Date: Fri, 13 Jul 2001 10:11:07 -0400 From: Leo Bicknell <bicknell@ufp.org> To: freebsd-hackers@freebsd.org Subject: Network performance roadmap. Message-ID: <20010713101107.B9559@ussenterprise.ufp.org>
index | next in thread | raw e-mail
After talking with a number of people and reading some more papers,
I think I can put together a better road map for what should be
done to increase network performance. The good news is there are
some immediate bandaids.
In particular, I'd like those who are working on comitting network
changes to -current to pay attention here, as I can't commit. :-)

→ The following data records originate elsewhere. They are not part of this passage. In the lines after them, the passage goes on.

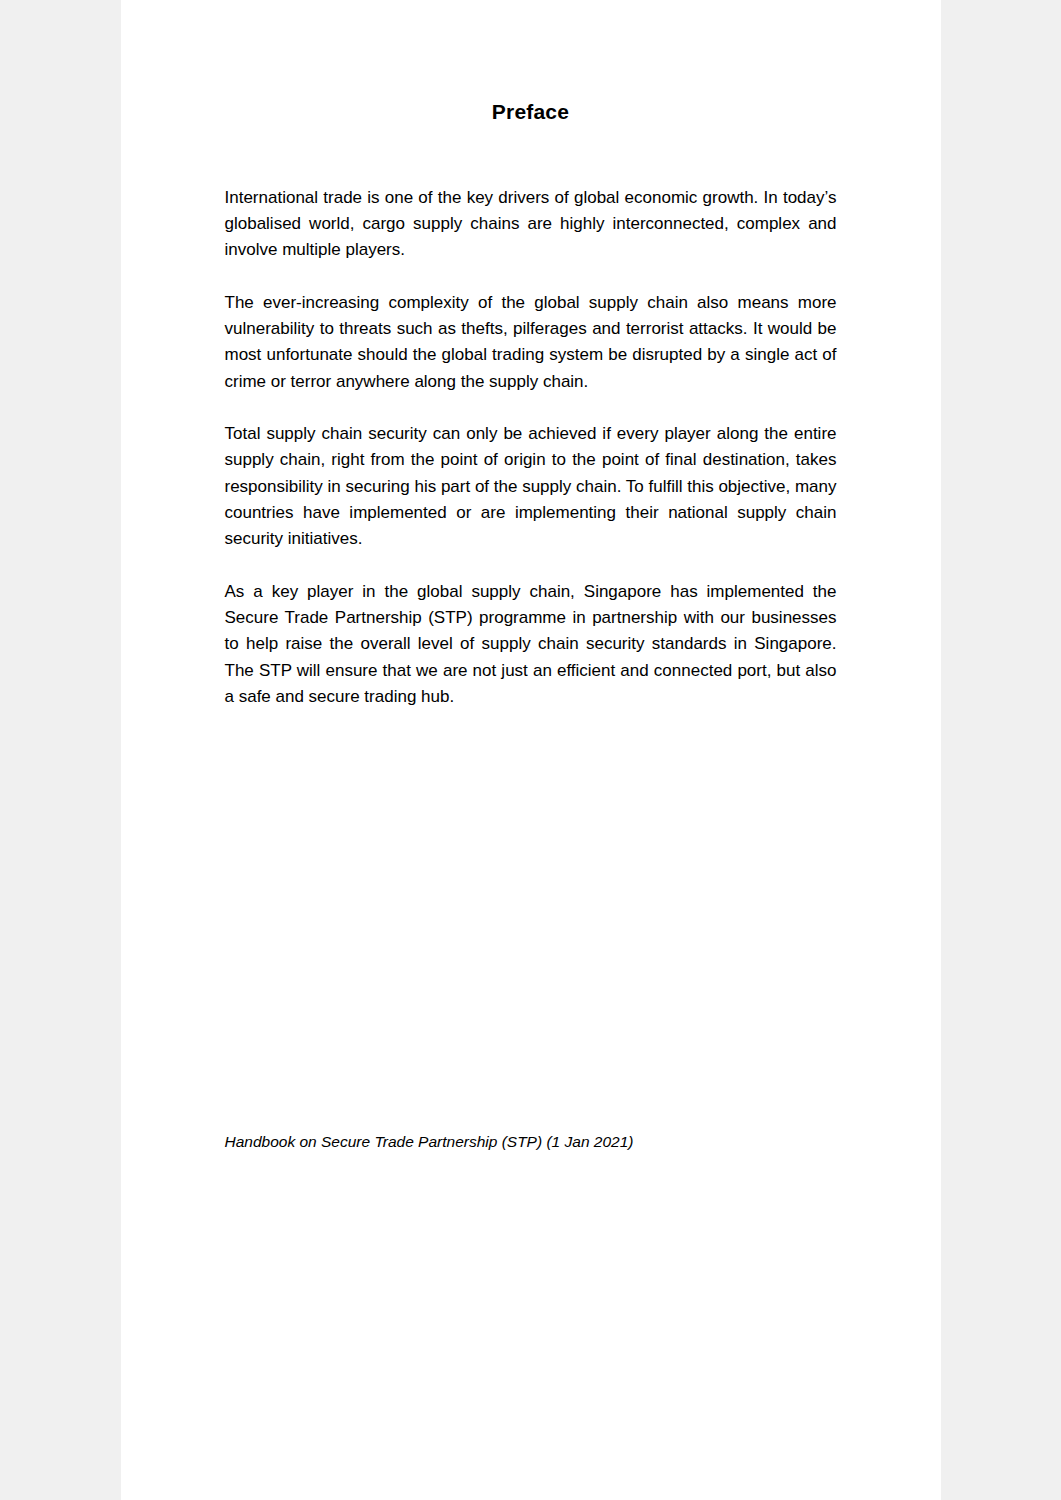Preface
International trade is one of the key drivers of global economic growth. In today’s globalised world, cargo supply chains are highly interconnected, complex and involve multiple players.
The ever-increasing complexity of the global supply chain also means more vulnerability to threats such as thefts, pilferages and terrorist attacks. It would be most unfortunate should the global trading system be disrupted by a single act of crime or terror anywhere along the supply chain.
Total supply chain security can only be achieved if every player along the entire supply chain, right from the point of origin to the point of final destination, takes responsibility in securing his part of the supply chain. To fulfill this objective, many countries have implemented or are implementing their national supply chain security initiatives.
As a key player in the global supply chain, Singapore has implemented the Secure Trade Partnership (STP) programme in partnership with our businesses to help raise the overall level of supply chain security standards in Singapore. The STP will ensure that we are not just an efficient and connected port, but also a safe and secure trading hub.
Handbook on Secure Trade Partnership (STP) (1 Jan 2021)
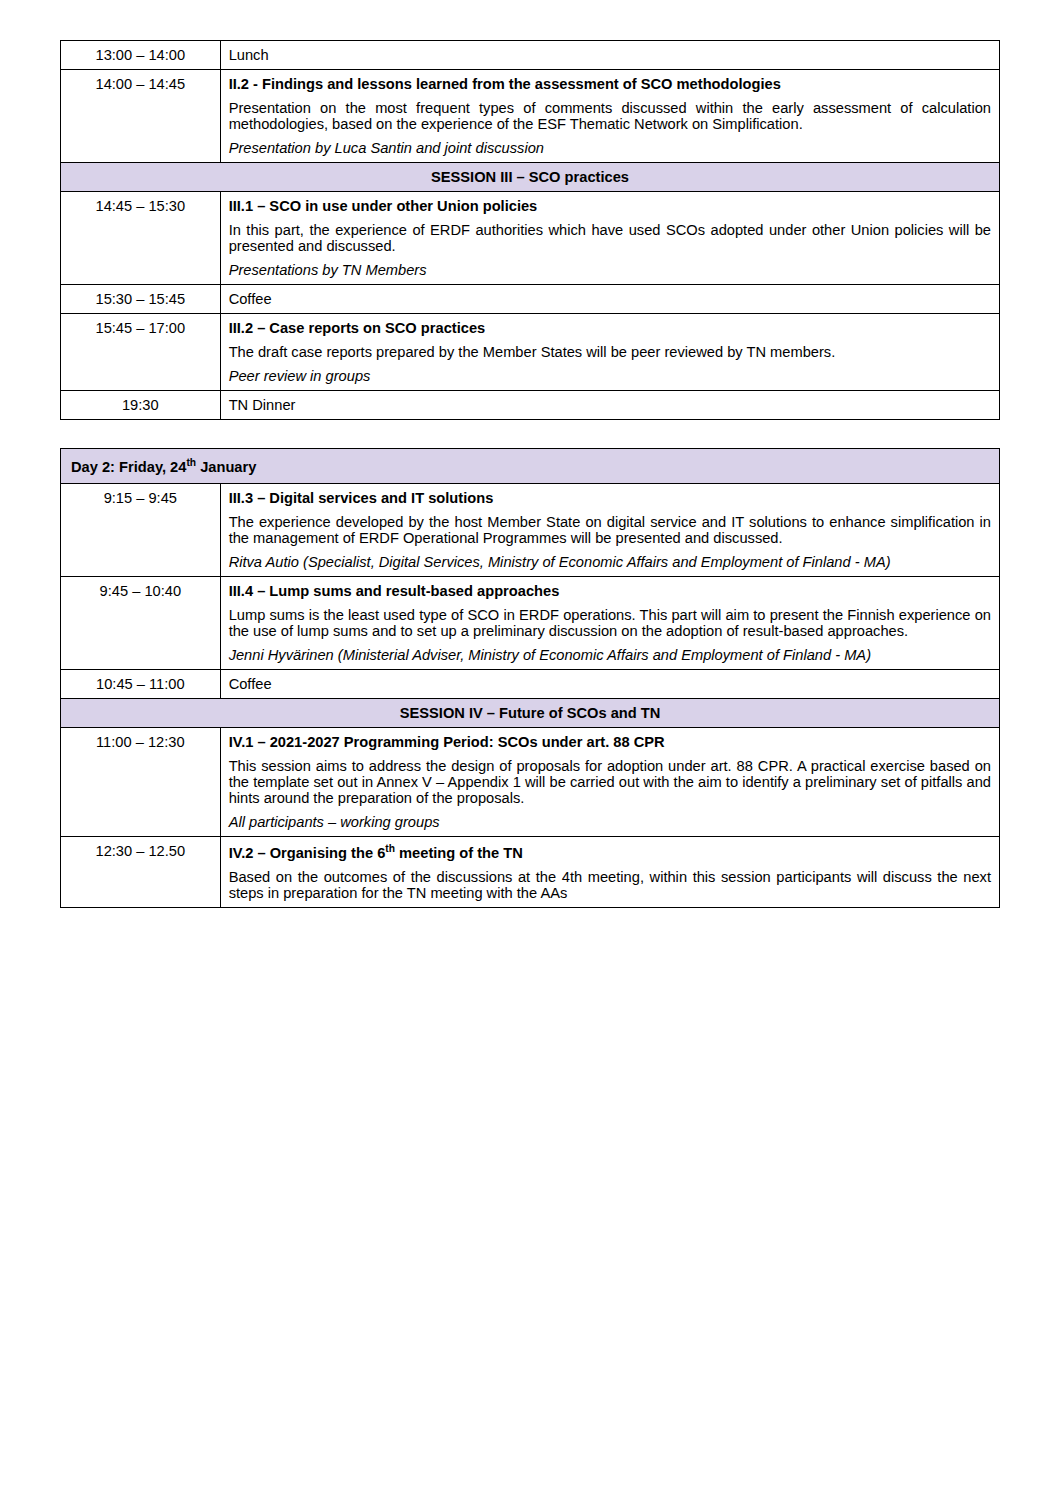| 13:00 – 14:00 | Lunch |
| 14:00 – 14:45 | II.2 - Findings and lessons learned from the assessment of SCO methodologies Presentation on the most frequent types of comments discussed within the early assessment of calculation methodologies, based on the experience of the ESF Thematic Network on Simplification. Presentation by Luca Santin and joint discussion |
| SESSION III – SCO practices |
| 14:45 – 15:30 | III.1 – SCO in use under other Union policies In this part, the experience of ERDF authorities which have used SCOs adopted under other Union policies will be presented and discussed. Presentations by TN Members |
| 15:30 – 15:45 | Coffee |
| 15:45 – 17:00 | III.2 – Case reports on SCO practices The draft case reports prepared by the Member States will be peer reviewed by TN members. Peer review in groups |
| 19:30 | TN Dinner |
Day 2: Friday, 24th January
| 9:15 – 9:45 | III.3 – Digital services and IT solutions The experience developed by the host Member State on digital service and IT solutions to enhance simplification in the management of ERDF Operational Programmes will be presented and discussed. Ritva Autio (Specialist, Digital Services, Ministry of Economic Affairs and Employment of Finland - MA) |
| 9:45 – 10:40 | III.4 – Lump sums and result-based approaches Lump sums is the least used type of SCO in ERDF operations. This part will aim to present the Finnish experience on the use of lump sums and to set up a preliminary discussion on the adoption of result-based approaches. Jenni Hyvärinen (Ministerial Adviser, Ministry of Economic Affairs and Employment of Finland - MA) |
| 10:45 – 11:00 | Coffee |
| SESSION IV – Future of SCOs and TN |
| 11:00 – 12:30 | IV.1 – 2021-2027 Programming Period: SCOs under art. 88 CPR This session aims to address the design of proposals for adoption under art. 88 CPR. A practical exercise based on the template set out in Annex V – Appendix 1 will be carried out with the aim to identify a preliminary set of pitfalls and hints around the preparation of the proposals. All participants – working groups |
| 12:30 – 12.50 | IV.2 – Organising the 6 th meeting of the TN Based on the outcomes of the discussions at the 4th meeting, within this session participants will discuss the next steps in preparation for the TN meeting with the AAs |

Let's go through some new details:
1) FreeBSD's TCP windows cannot grow large enough to allow for
optimum performance. The primary obstical to raising them is
that if you do so, the system can run out of MBUF's. Schemes
need to be put in place to limit MBUF usage, and better allocate
buffers per connection.
2) Windows are currently 16k. It seems a wide number of people
think 32k would not cause major issues, and is in fact in use
by many other OS's at this time.
There are a few other observations that have been made that are
important.
A) The receive buffers are hardly used. In fact, data generally
only sits in a receive buffer for one of two reasons. First,
the data has not yet been passed to the application. This amount of
data is generally very small. Second, data for unacknowledged
segments will sit in the buffer waiting for a retransmit. It is of
course possible that the buffers could be completely full from either
case, but several research papers indicate that receive buffers
rarely use much space at all.
B) When the system runs out of MBUF's, really bad things happen. It
would be nice to make the system handle MBUF exhaustion in a nicer
way, or avoid it.
C) Many people think TCP_EXTENSIONS="YES" gives them windows > 64k.
It does, in the sense that it allows the window scale option, but
it doesn't in that socket buffers aren't changed.
From all of this, I propose the following short term road map:
a - Commit higher socket buffer sizes:
-current: 64k receive (based on observation A)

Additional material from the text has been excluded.